### To do
Starting with the first line below and going on through the line with "0: (1025, 1314)", turn those lines into a JSON list of strings, one string per line, skipping blank lines and leaving out the pictures.

(Data records)

▬▬▬▬▬▬▬▬▬▬

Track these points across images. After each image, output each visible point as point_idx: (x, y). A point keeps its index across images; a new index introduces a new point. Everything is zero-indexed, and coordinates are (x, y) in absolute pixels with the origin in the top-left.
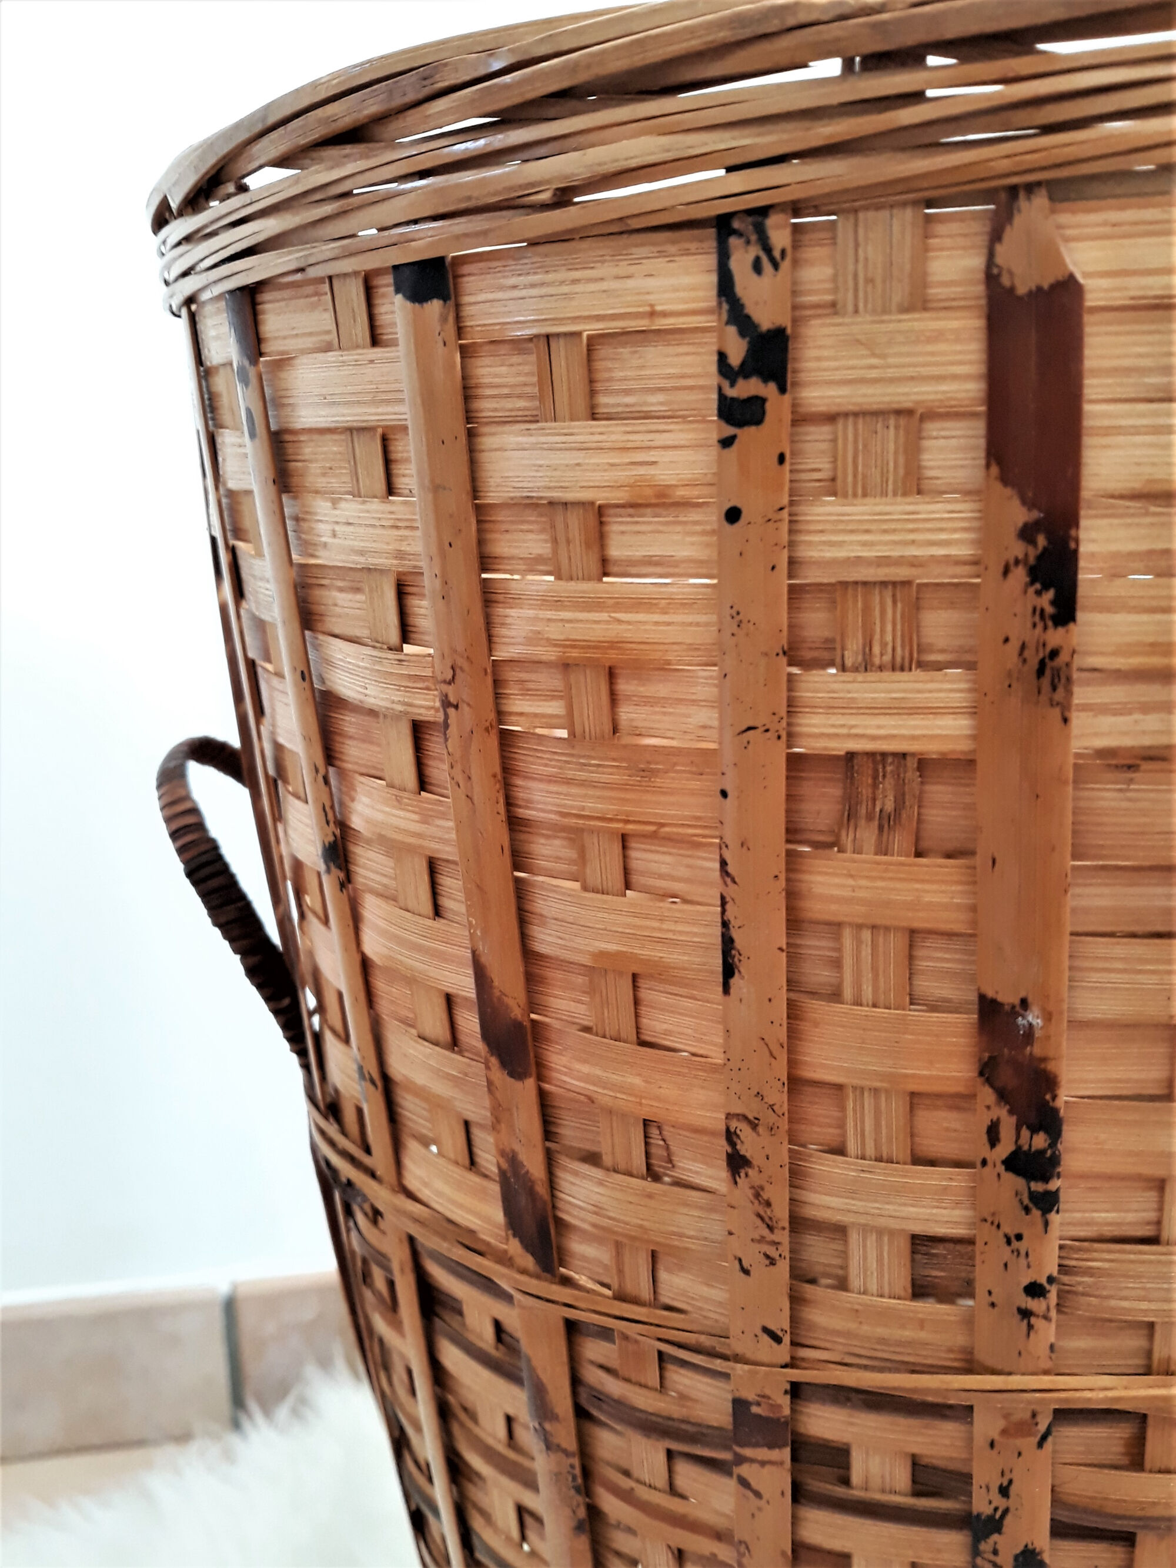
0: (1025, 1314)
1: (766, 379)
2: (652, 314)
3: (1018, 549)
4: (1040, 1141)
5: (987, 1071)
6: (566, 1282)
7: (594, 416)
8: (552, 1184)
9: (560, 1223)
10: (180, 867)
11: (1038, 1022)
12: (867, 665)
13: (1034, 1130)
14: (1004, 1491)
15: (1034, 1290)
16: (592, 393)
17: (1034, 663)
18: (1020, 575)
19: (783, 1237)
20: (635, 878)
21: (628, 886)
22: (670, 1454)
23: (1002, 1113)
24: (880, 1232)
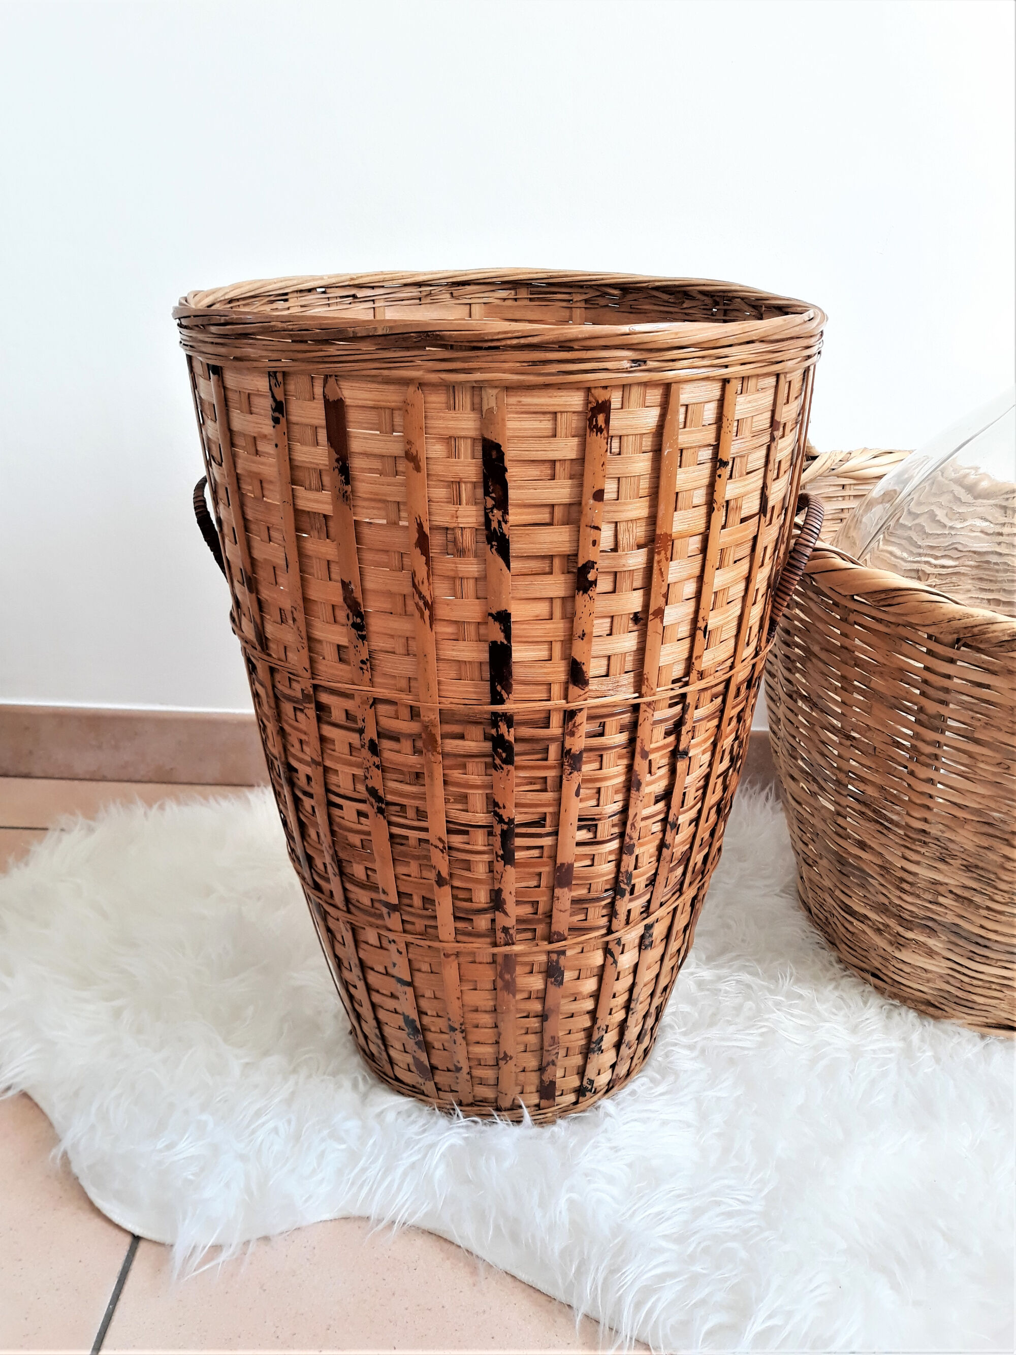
0: (362, 669)
1: (280, 413)
2: (258, 391)
3: (336, 464)
4: (359, 620)
5: (345, 599)
6: (270, 655)
7: (251, 413)
8: (263, 627)
9: (266, 638)
10: (196, 519)
11: (354, 588)
12: (310, 489)
13: (357, 617)
14: (363, 721)
15: (363, 662)
16: (250, 407)
17: (342, 493)
18: (337, 470)
19: (305, 641)
20: (272, 539)
21: (270, 540)
22: (295, 709)
23: (349, 611)
24: (330, 643)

▬▬▬▬▬▬▬▬▬▬

### Exercise result
[
  "Track these points across images. After each image, output each visible point as point_idx: (x, y). A point keeps its index across images; a new index introduces a new point. Everything is zero-indexed, and coordinates are (x, y) in absolute pixels with the origin in the top-left.",
  "0: (1025, 1314)"
]